Sisi Gelap Kota Paris, Charles Baudelaire

Charles Baudelaire dikenal luas sebagai seorang penyair ulung. Walaupun, memang, di beberapa biografi disebutkan bahwa dia juga menulis beberapa cerita. Yang akan saya bahas berikut berjudul "Sisi Gelap Kota Paris", dengan sebuah keterangan di bawahnya yang berbunyi, "Tiga Puisi dalam Satu Prosa." 

Saya kurang paham dengan maksud dari "Tiga Puisi dalam Satu Prosa." Barangkali ini semacam kumpulan tiga puisi naratif, dan karena kenaratifannya tersebut dianggaplah karya ini sebagai sebuah prosa. 

Ketika membacanya, betul, "Sisi Gelap Kota Paris" terdiri atas tiga puisi (sekaligus kisah). Pertama berjudul "Badut Tua". Ya, setiap kisah mempunyai judul masing-masing. Kisah pertama ini bercerita tentang sebuah perayaan. Sesuai judulnya, badut-badut memenuhi perayaan itu sebagai sebuah hiburan. 

Saya tidak tahu pasti apakah yang disebut perayaan itu semacam pesta atau bukan. Namun, melihat keadaan yang diceritakan Baudelaire, saya rasa lebih mengarah ke sebuah sirkus. Bedanya, jika orang-orang sirkus bekerja bersama, bergotong royong, di cerita ini semua badut kerja sendiri-sendiri. Dalam hal ini mirip sekali dengan pasarmalam. 

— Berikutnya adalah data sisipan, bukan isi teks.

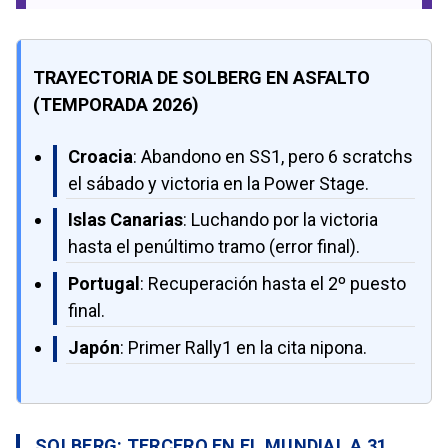
TRAYECTORIA DE SOLBERG EN ASFALTO
(TEMPORADA 2026)
Croacia
: Abandono en SS1, pero 6 scratchs
el sábado y victoria en la Power Stage.
Islas Canarias
: Luchando por la victoria
hasta el penúltimo tramo (error final).
Portugal
: Recuperación hasta el 2º puesto
final.
Japón
: Primer Rally1 en la cita nipona.
SOLBERG: TERCERO EN EL MUNDIAL A 31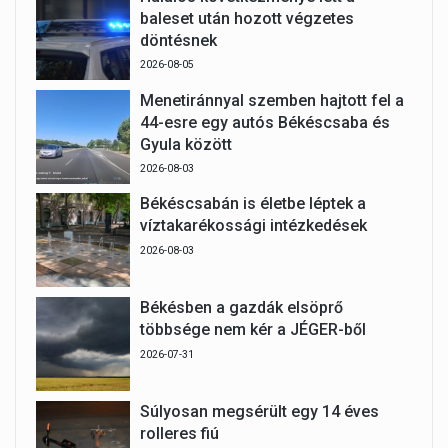
baleset után hozott végzetes
döntésnek
2026-08-05
Menetiránnyal szemben hajtott fel a
44-esre egy autós Békéscsaba és
Gyula között
2026-08-03
Békéscsabán is életbe léptek a
víztakarékossági intézkedések
2026-08-03
Békésben a gazdák elsöprő
többsége nem kér a JÉGER-ből
2026-07-31
Súlyosan megsérült egy 14 éves
rolleres fiú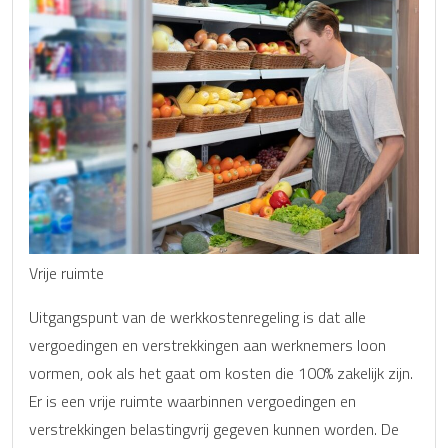
Vrije ruimte
Uitgangspunt van de werkkostenregeling is dat alle
vergoedingen en verstrekkingen aan werknemers loon
vormen, ook als het gaat om kosten die 100% zakelijk zijn.
Er is een vrije ruimte waarbinnen vergoedingen en
verstrekkingen belastingvrij gegeven kunnen worden. De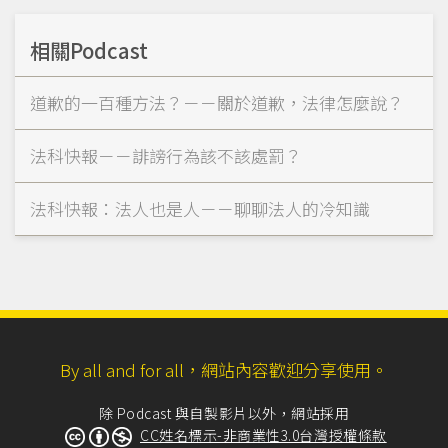
相關Podcast
道歉的一百種方法？－－關於道歉，法律怎麼說？
法科快報－－誹謗行為該不該處罰？
法科快報：法人也是人－－聊聊法人的冷知識
By all and for all，網站內容歡迎分享使用。
除 Podcast 與自製影片以外，網站採用
CC姓名標示-非商業性3.0台灣授權條款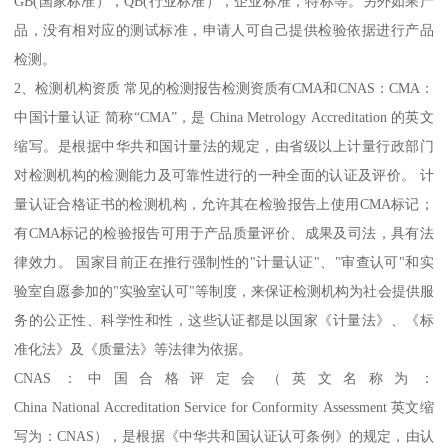
GB(国家标准），QB(行业标准），企业标准，特标等。另外如果产
品，没有相对应的测试标准，申请人可自己提供检验依据进行产品
检测。
2、检测机构资质 常见的检测报告检测资质有CMA和CNAS：CMA：
中国计量认证 简称“CMA”，是 China Metrology Accreditation 的英文
缩写。是根据中华共和国计量法的规定，由省级以上计量行政部门
对检测机构的检测能力及可靠性进行的一种全面的认证及评价。 计
量认证合格证书的检测机构，允许其在检验报告上使用CMA标记；
有CMA标记的检验报告可用于产品质量评价、成果及司法，具有法
律效力。 国家目前正在推行强制性的"计量认证"、"审查认可"和实
验室自愿参加的"实验室认可"等制度，来保证检测机构为社会提供服
务的公正性、科学性和性，这些认证都是以国家《计量法》、《标
准化法》及《质量法》等法律为依据。
CNAS：中国合格评定会（英文名称为：
China National Accreditation Service for Conformity Assessment 英文缩
写为：CNAS），是根据《中华共和国认证认可条例》的规定，由认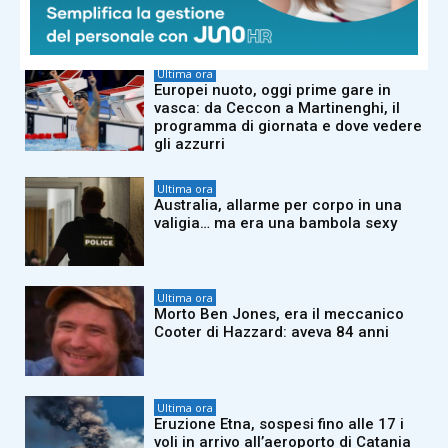
Europa, no a immigrazione
incontrollata”
Ultima ora
Europei nuoto, oggi prime gare in
vasca: da Ceccon a Martinenghi, il
programma di giornata e dove vedere
gli azzurri
Ultima ora
Australia, allarme per corpo in una
valigia… ma era una bambola sexy
Ultima ora
Morto Ben Jones, era il meccanico
Cooter di Hazzard: aveva 84 anni
Ultima ora
Eruzione Etna, sospesi fino alle 17 i
voli in arrivo all’aeroporto di Catania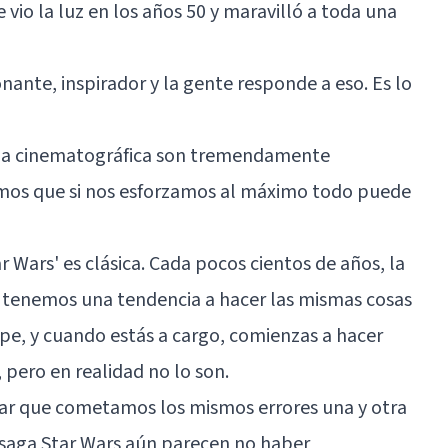
vio la luz en los años 50 y maravilló a toda una
onante, inspirador y la gente responde a eso. Es lo
aga cinematográfica son tremendamente
emos que si nos esforzamos al máximo todo puede
ar Wars' es clásica. Cada pocos cientos de años, la
e tenemos una tendencia a hacer las mismas cosas
mpe, y cuando estás a cargo, comienzas a hacer
 pero en realidad no lo son.
tar que cometamos los mismos errores una y otra
a saga Star Wars aún parecen no haber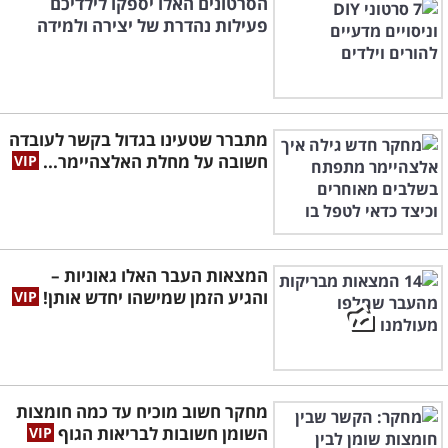
הסרטונים האלו יספקו לילדיכם
פעילות נהדרת של יצירה ולמידה
מתברר שטעינו בגדול בקשר לעובדה
חשובה על מחלת האלצהיימר...
המצאות העבר האלו גאוניות –
והגיע הזמן שמישהו יחדש אותן!
מחקר חשוב מוכיח עד כמה חומצות
השומן חשובות לבריאות הגוף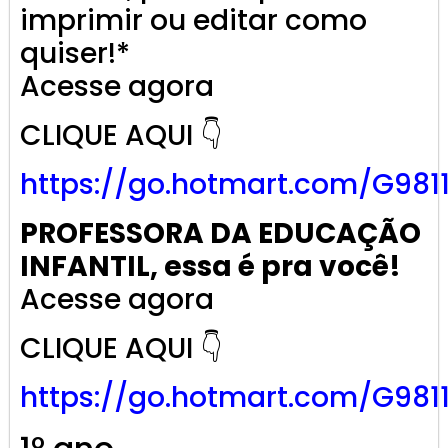
imprimir ou editar como
quiser!*
Acesse agora
CLIQUE AQUI 👇
https://go.
hotmart
.com/G981
PROFESSORA DA EDUCAÇÃO
INFANTIL, essa é pra você!
Acesse agora
CLIQUE AQUI 👇
https://go.
hotmart
.com/G981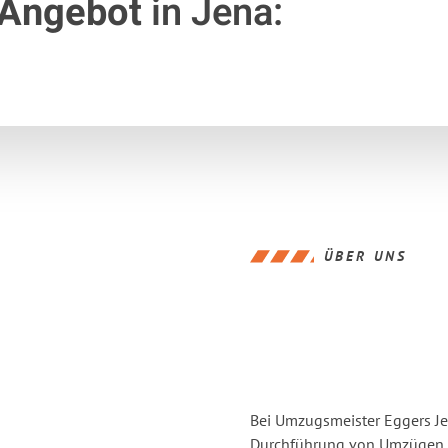
 Angebot
in Jena:
ÜBER UNS
Bei Umzugsmeister Eggers Jen
Durchführung von Umzügen vo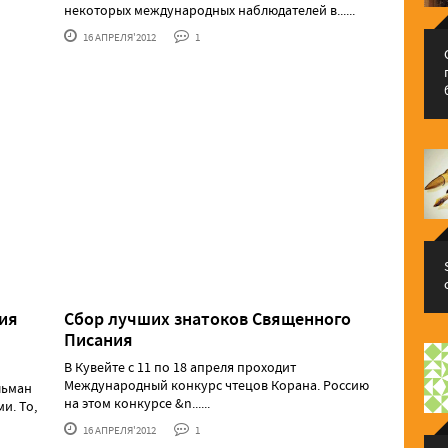
некоторых международных наблюдателей в......
16 АПРЕЛЯ'2012
1
ия
Сбор лучших знатоков Священного
Писания
В Кувейте с 11 по 18 апреля проходит
Международный конкурс чтецов Корана. Россию
льман
на этом конкурсе &n......
и. То,
16 АПРЕЛЯ'2012
1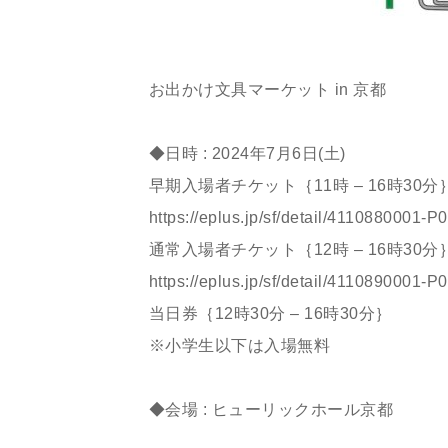
ㅤㅤㅤㅤㅤㅤㅤㅤㅤㅤㅤㅤㅤ
お出かけ文具マーケット in 京都
ㅤㅤㅤㅤㅤㅤㅤㅤㅤㅤㅤㅤㅤㅤㅤㅤㅤㅤㅤㅤㅤㅤㅤㅤㅤㅤ
◆日時 : 2024年7月6日(土)
早期入場者チケット｛11時 – 16時30分
https://eplus.jp/sf/detail/4110880001-
通常入場者チケット｛12時 – 16時30分
https://eplus.jp/sf/detail/4110890001-
当日券｛12時30分 – 16時30分｝
※小学生以下は入場無料
ㅤㅤㅤㅤㅤㅤㅤㅤㅤㅤㅤㅤㅤ
◆会場 : ヒューリックホール京都
ㅤㅤㅤㅤㅤㅤㅤㅤㅤㅤㅤㅤㅤ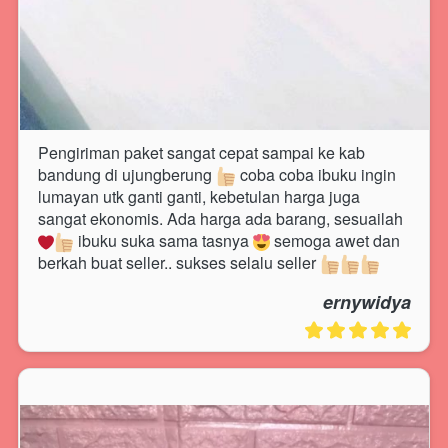
Pengiriman paket sangat cepat sampai ke kab 
bandung di ujungberung 
 coba coba ibuku ingin 
lumayan utk ganti ganti, kebetulan harga juga 
sangat ekonomis. Ada harga ada barang, sesuailah 
 ibuku suka sama tasnya 
 semoga awet dan 
berkah buat seller.. sukses selalu seller 
ernywidya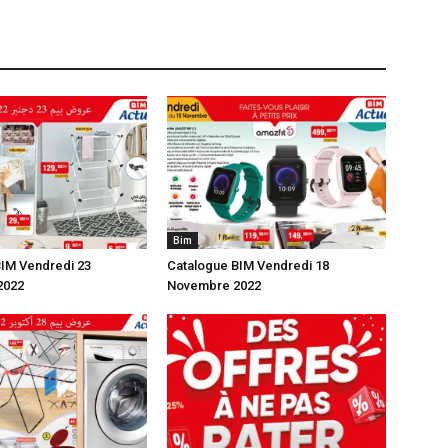
Bim
IM Vendredi 23
Catalogue BIM Vendredi 18
2022
Novembre 2022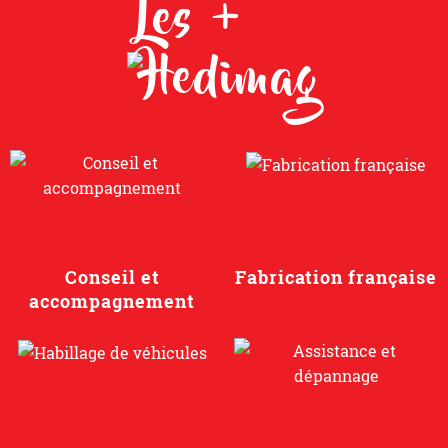
Les +
Conseil et
Fabrication française
accompagnement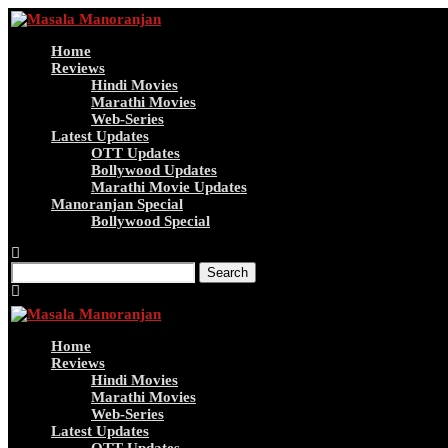
Home
Reviews
Hindi Movies
Marathi Movies
Web-Series
Latest Updates
OTT Updates
Bollywood Updates
Marathi Movie Updates
Manoranjan Special
Bollywood Special
Search
Home
Reviews
Hindi Movies
Marathi Movies
Web-Series
Latest Updates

Kerja sendiri-sendiri ini membuat sebuah perbedaan mencolok antara semua badut. Lebih tepatnya sebuah fenomena ketimpangan. Sebab terdapat beberapa badut yang terlihat begitu meriah, ceria, dan berkecukupan (secara penampilan). Tetapi terdapat pula satu badut (seorang tua) yang nampak begitu miskin, kelelahan, tak menghibur sama sekali. 

Keadaan badut-badut itu, tanpa saya sadari, membuat saya berpikir ulang mengenai ketimpangan yang ada di dunia nyata, yang lantas membikin saya bertanya-tanya, mengapa harus ada ketimpangan? mengapa harus ada yang miskin dan kaya? Mengapa semua orang saling berbagi saja? Bukankah kekayaan di bumi ini akan cukup bila sekalipun dibagi-bagi ke semua orang? Mengapa masih ada yang kelaparan? Ya, tapi mau bagaimana lagi. Beberapa orang tak menghendaki saling berbagi.

Baudelaire memang cermat melihat peristiwa sekecil itu untuk dia gunakan sebagai bahan olok-olok terhadap kehidupan manusia itu sendiri. 

Begitupun dengan kisah yang kedua, berjudul "Mainan si Bocah". Lagi-lagi ketimpangan menjadi tema menarik bagi Baudelaire. Ada dua orang bocah yang sangat berlainan. Yang satu dapat bermain dengan mainan-mainan mahal yang hebat. Yang lain hanya bisa bermain dengan mainan buatan sendiri yang jelek. 

Syukurnya, ketimpangan di kisah kedua ini dapat bersatu (melebur) oleh toleransi mereka, kebersamaan yang mereka ciptakan sendiri. Seolah sekat ketimpangan yang menciptakan perbedaan di antara mereka hanyalah ilusi. 

Cerita terakhir, dari yang saya tangkap, menyangkut perihal dampak pergaulan bebas di Prancis. Seperti kebanyakan anak muda di zaman modern, mereka terpapar obat-obatan, minuman keras. Dan depresi yang menghantui mereka, selalu mendorong mereka agar gantung diri. Dibuatlah keputusan oleh sang bocah ini, dia harus gantung diri. 

Cerita ini berjudul "Jubah". Setelah kematian bocah itu, jubahnya menjadi sangat berharga bagi beberapa orang. Mereka menyebutnya dengan 'jubah suci'. Saya jadi bingung, lebih tepatnya heran, apa di Eropa masyarakatnya juga mengenal kepercayaan mistis kepada hal-hal yang bersifat bendawi seperti yang saya jumpai di tempat tinggal saya? Bisa jadi. 

Yang Baudelaire sampaikan melalui judul kemudian ceritanya adalah setiap kota pasti memiliki sisi gelap. Yang sering kita lihat dari Paris sebagian besar adalah gemerlap dunia fashion, terutama di abad dua puluh satu ini. Juga kemewahan dan gaya hidup glamour. Setidaknya dengan cerita ini Baudelaire berusaha membuka mata kita, untuk menunjukkan bahwa ada bagian-bagian di Paris yang tak ditqerangi cahaya lentera modernisasi.